● **Polecenie do wykonania**:
Umieść poniższe wiersze w liście JSON złożonej z napisów, po jednym napisie na każdy wiersz, z pominięciem pustych wierszy. Obrazków nie uwzględniaj w odpowiedzi.

*** Dane wejściowe

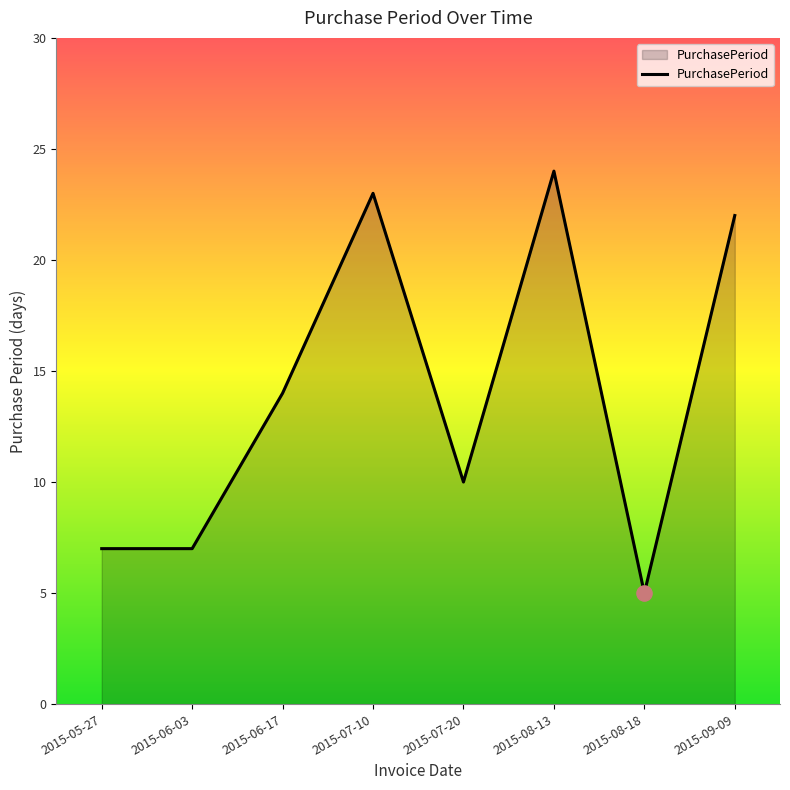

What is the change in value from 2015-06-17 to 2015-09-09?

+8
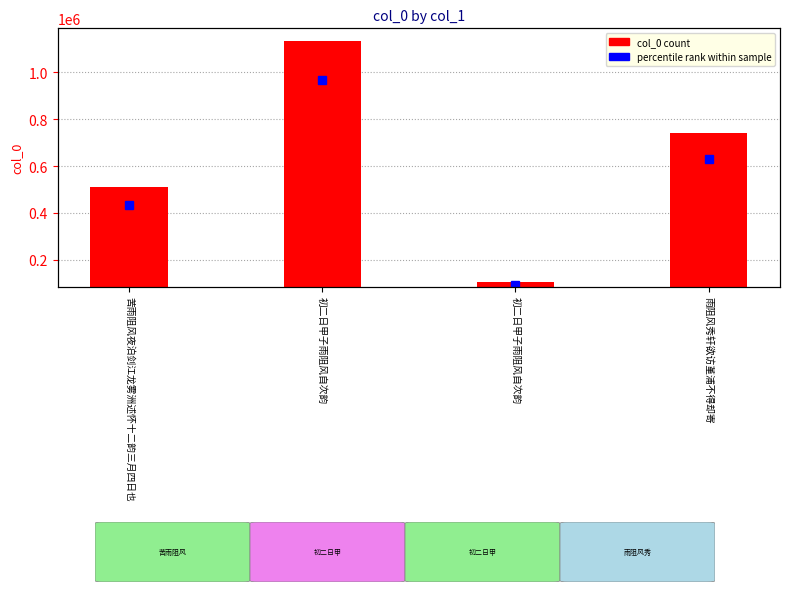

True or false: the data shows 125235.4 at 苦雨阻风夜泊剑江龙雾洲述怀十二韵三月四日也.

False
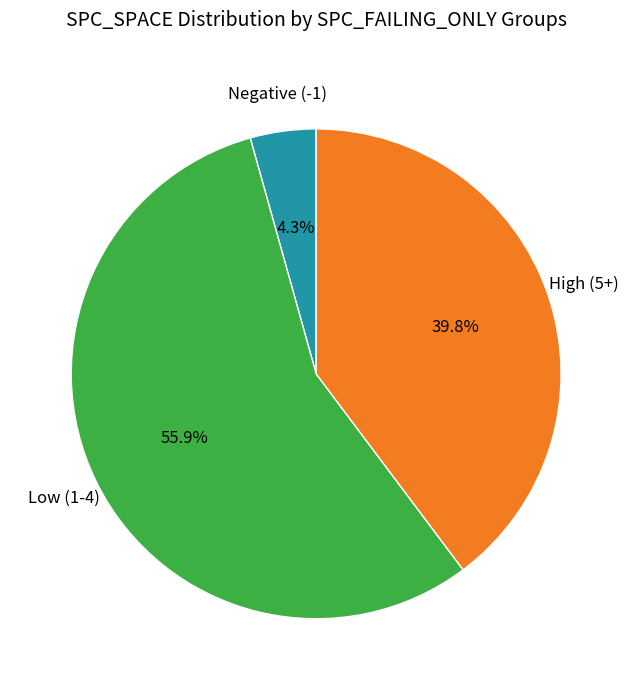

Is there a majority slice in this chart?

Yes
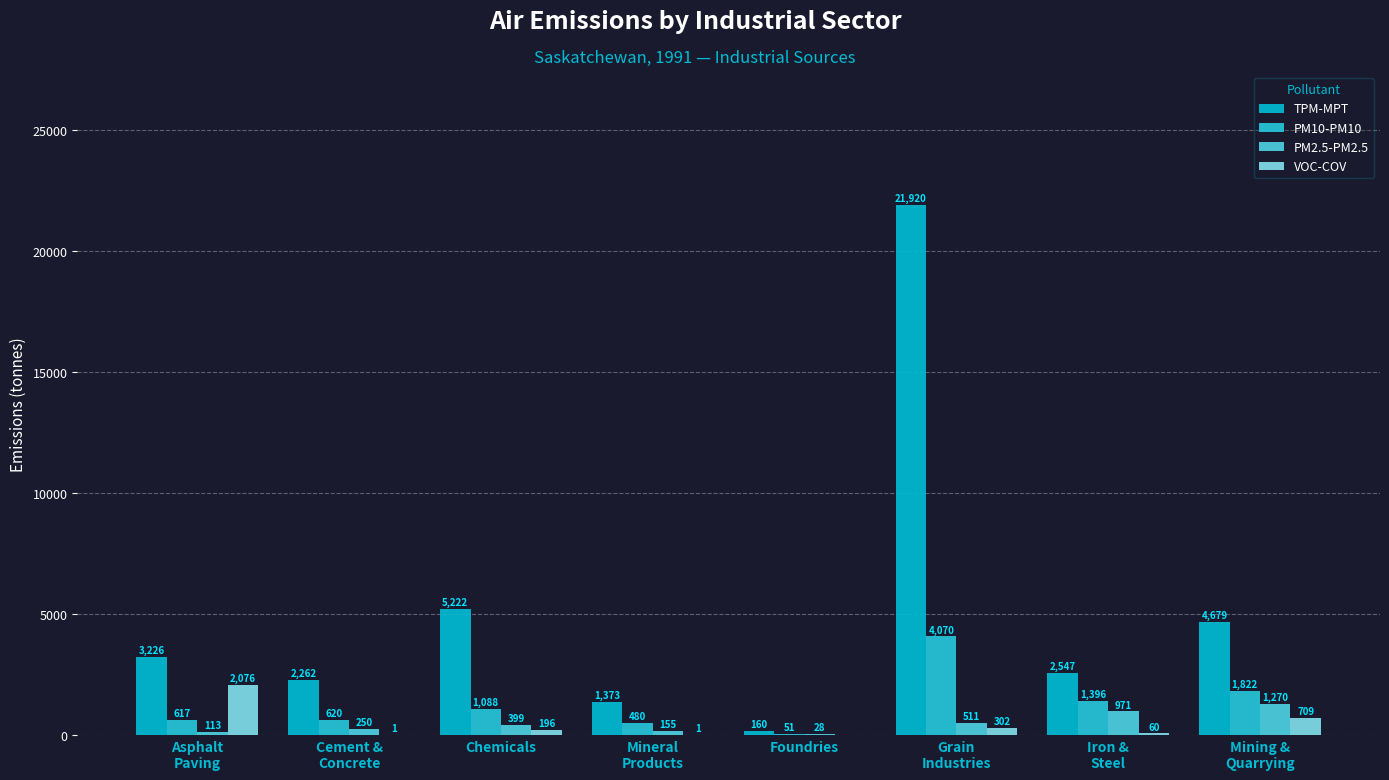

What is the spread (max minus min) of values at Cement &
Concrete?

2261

******

● **Miejsce na odpowiedź**:
[
  "What is the change in value from 2015-06-17 to 2015-09-09?",
  "+8",
  "True or false: the data shows 125235.4 at 苦雨阻风夜泊剑江龙雾洲述怀十二韵三月四日也.",
  "False",
  "Is there a majority slice in this chart?",
  "Yes",
  "What is the spread (max minus min) of values at Cement &",
  "Concrete?",
  "2261"
]